Once a pupil becomes a fully fledged barrister they will become more experienced and ultimately will be in competition with all other barristers, including those who gave them their pupillage. Of course there may be benefits to the chambers concerned, but essentially the provision of pupillage is altruistic.

Commercial pressures will continue to bring this reliance on the generosity of the Bar into sharp focus. There are already signs that the number of pupillages may be falling. Over the next ten years that number could well drop further. Uncertainty about the future of the criminal and family bars is liable to contribute to the downturn. There will be increasing pressures to cut overheads as fees are reduced. The ties that bind a barrister and his chambers together have weakened in this more competitive environment. More and more barristers move chambers to seek to improve their lot - I did so myself ten years ago.

The more successful and powerful chambers will always be able to attract recruits from less successful sets. Commercial pressures might therefore lead those chambers to reduce the number of pupillages they offer, and to seek to maintain the inflow of members by recruiting established barristers. 

At present, as I understand it, there is no obligation on chambers to offer pupillages. Accordingly there is no barrier to a chambers adopting the business model I have described. One can even imagine a successful chambers choosing to recruit only established practitioners and not to offer any pupillages at all. It might make commercial sense for that set, but other chambers, feeling exploited, may then decide to reduce or avoid their own spending on pupillages. The end result would be a significant reduction in the number of pupillages on offer. And it seems that if the overall number of pupillages diminishes, so does the diversity of new entrants to the profession.

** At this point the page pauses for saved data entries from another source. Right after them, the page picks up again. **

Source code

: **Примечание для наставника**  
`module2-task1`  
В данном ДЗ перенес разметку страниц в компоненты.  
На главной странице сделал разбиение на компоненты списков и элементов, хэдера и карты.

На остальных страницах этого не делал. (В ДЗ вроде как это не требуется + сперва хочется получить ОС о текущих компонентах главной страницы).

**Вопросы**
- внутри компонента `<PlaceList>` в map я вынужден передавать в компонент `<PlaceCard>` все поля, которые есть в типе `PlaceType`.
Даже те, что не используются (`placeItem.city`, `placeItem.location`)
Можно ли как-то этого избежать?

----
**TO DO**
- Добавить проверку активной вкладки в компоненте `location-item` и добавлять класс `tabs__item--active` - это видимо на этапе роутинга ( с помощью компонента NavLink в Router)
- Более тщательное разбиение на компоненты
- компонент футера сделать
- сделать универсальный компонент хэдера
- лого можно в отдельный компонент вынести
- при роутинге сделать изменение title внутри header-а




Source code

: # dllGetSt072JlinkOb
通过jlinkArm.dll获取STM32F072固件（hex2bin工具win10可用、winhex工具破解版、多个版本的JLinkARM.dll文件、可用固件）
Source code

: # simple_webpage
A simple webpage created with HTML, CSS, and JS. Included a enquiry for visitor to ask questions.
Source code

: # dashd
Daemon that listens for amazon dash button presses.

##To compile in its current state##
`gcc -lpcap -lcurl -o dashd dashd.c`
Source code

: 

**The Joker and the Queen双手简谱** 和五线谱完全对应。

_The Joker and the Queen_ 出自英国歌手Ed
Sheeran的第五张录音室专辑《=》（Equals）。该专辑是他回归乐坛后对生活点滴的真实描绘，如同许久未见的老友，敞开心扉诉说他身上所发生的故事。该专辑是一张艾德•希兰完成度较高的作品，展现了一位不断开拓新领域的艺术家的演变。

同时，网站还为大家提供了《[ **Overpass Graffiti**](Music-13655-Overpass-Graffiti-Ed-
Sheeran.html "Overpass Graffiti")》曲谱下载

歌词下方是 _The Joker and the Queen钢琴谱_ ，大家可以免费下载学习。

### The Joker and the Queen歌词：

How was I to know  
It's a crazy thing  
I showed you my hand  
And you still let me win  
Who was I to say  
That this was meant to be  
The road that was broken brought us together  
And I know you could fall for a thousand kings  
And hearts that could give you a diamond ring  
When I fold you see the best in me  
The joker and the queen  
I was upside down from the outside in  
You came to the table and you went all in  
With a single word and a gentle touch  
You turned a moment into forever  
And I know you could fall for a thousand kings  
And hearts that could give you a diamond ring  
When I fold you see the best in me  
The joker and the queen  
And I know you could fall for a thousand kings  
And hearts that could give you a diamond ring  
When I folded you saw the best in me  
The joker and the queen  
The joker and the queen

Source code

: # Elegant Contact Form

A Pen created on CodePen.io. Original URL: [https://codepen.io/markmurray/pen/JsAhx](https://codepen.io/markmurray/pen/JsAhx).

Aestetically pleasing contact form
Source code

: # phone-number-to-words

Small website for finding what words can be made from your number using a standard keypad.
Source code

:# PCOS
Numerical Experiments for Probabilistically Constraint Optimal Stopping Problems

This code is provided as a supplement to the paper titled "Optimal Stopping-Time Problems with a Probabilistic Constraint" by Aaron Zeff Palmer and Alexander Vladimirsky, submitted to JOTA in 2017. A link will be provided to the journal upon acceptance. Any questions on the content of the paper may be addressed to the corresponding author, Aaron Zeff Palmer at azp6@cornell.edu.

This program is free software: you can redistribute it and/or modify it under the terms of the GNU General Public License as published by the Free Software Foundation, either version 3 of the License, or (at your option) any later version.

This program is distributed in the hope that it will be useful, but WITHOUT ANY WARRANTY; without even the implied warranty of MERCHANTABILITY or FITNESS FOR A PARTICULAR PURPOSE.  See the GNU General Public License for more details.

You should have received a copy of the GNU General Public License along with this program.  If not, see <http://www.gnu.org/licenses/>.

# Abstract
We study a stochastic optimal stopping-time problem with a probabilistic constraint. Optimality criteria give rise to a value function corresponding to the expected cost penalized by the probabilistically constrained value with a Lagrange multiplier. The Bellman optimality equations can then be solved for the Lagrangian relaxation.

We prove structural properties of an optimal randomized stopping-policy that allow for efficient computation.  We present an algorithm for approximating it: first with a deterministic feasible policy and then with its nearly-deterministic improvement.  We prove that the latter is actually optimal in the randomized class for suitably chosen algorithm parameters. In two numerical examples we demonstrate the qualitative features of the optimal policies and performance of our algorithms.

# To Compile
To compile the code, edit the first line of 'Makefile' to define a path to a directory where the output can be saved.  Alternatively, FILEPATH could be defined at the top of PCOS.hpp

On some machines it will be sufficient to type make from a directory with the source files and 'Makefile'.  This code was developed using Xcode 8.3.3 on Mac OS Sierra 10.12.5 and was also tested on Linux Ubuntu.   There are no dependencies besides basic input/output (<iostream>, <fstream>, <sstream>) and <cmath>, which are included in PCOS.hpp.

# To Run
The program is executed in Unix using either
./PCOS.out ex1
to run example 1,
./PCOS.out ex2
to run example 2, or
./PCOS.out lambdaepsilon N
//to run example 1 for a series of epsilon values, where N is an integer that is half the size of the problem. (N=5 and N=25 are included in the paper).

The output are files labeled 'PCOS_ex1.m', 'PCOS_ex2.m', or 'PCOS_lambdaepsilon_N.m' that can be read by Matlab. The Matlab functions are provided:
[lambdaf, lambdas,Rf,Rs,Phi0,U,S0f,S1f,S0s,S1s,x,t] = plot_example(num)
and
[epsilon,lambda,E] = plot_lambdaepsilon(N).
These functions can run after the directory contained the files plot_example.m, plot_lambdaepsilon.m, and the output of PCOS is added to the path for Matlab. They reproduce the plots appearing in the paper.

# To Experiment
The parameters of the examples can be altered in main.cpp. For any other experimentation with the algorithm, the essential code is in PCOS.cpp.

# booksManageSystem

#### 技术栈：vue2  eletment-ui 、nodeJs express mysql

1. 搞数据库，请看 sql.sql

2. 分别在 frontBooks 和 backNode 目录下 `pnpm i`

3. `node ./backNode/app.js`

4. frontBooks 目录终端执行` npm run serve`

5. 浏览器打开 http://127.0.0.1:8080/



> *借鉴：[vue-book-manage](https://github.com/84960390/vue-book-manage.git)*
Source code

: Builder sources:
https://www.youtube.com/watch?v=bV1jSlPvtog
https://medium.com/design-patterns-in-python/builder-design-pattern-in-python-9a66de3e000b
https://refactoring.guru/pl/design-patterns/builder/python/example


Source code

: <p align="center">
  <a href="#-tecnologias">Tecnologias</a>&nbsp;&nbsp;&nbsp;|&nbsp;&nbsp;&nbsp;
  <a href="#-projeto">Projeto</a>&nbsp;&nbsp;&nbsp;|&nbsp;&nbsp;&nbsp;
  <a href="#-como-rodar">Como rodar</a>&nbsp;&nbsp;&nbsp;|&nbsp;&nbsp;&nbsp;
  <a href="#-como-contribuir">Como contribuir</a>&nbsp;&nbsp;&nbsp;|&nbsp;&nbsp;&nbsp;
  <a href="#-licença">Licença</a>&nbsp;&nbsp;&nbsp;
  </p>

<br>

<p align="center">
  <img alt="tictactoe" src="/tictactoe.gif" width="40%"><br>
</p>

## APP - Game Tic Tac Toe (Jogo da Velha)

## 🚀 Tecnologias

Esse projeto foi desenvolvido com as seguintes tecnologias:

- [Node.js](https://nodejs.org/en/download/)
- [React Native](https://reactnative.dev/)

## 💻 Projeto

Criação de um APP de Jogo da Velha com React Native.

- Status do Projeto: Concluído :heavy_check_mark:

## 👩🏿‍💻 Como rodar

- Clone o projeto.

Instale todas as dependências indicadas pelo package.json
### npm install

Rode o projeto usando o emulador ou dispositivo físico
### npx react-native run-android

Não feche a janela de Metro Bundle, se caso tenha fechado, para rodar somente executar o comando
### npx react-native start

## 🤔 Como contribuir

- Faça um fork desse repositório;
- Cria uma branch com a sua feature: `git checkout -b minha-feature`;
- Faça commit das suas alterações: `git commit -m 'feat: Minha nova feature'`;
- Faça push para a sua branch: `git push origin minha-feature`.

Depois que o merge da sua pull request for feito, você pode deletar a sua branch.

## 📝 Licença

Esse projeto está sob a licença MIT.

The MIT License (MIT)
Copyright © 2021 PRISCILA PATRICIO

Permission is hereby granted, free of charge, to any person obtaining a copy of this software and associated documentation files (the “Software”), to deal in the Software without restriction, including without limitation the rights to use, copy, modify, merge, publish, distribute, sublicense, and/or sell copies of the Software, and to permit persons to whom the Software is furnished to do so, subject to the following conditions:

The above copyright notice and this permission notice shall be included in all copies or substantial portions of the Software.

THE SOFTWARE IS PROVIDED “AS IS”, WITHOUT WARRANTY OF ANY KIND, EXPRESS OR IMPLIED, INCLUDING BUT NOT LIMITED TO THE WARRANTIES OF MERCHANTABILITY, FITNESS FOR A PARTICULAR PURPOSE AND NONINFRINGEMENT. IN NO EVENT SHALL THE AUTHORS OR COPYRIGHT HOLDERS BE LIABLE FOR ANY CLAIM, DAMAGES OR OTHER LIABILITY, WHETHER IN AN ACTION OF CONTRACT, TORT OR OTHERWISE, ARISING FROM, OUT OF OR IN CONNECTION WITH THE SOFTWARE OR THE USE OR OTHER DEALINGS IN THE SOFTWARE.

The system of pupillage is reliant for its successful operation not only on individual chambers and barristers giving generously of their time and money, but also on all chambers agreeing to adopt the same practice of recruitment. If only some chambers offer pupillages, then the pupillage system will fade away.

As the number of pupillages falls, those seeking to become barristers will find other ways of entering the profession, perhaps becoming solicitors first and then making a sideways move to the Bar. That route to becoming a barrister has become increasingly common in recent years. 

It is a great privilege to help someone begin their career. For the pupil, the experience is of an immersion into life at the Bar. You learn more about legal practice in your first week of pupillage than a year reading a book. The system of pupillage has been of considerable value to the Bar. It would be a shame if it were allowed to become a thing of the past.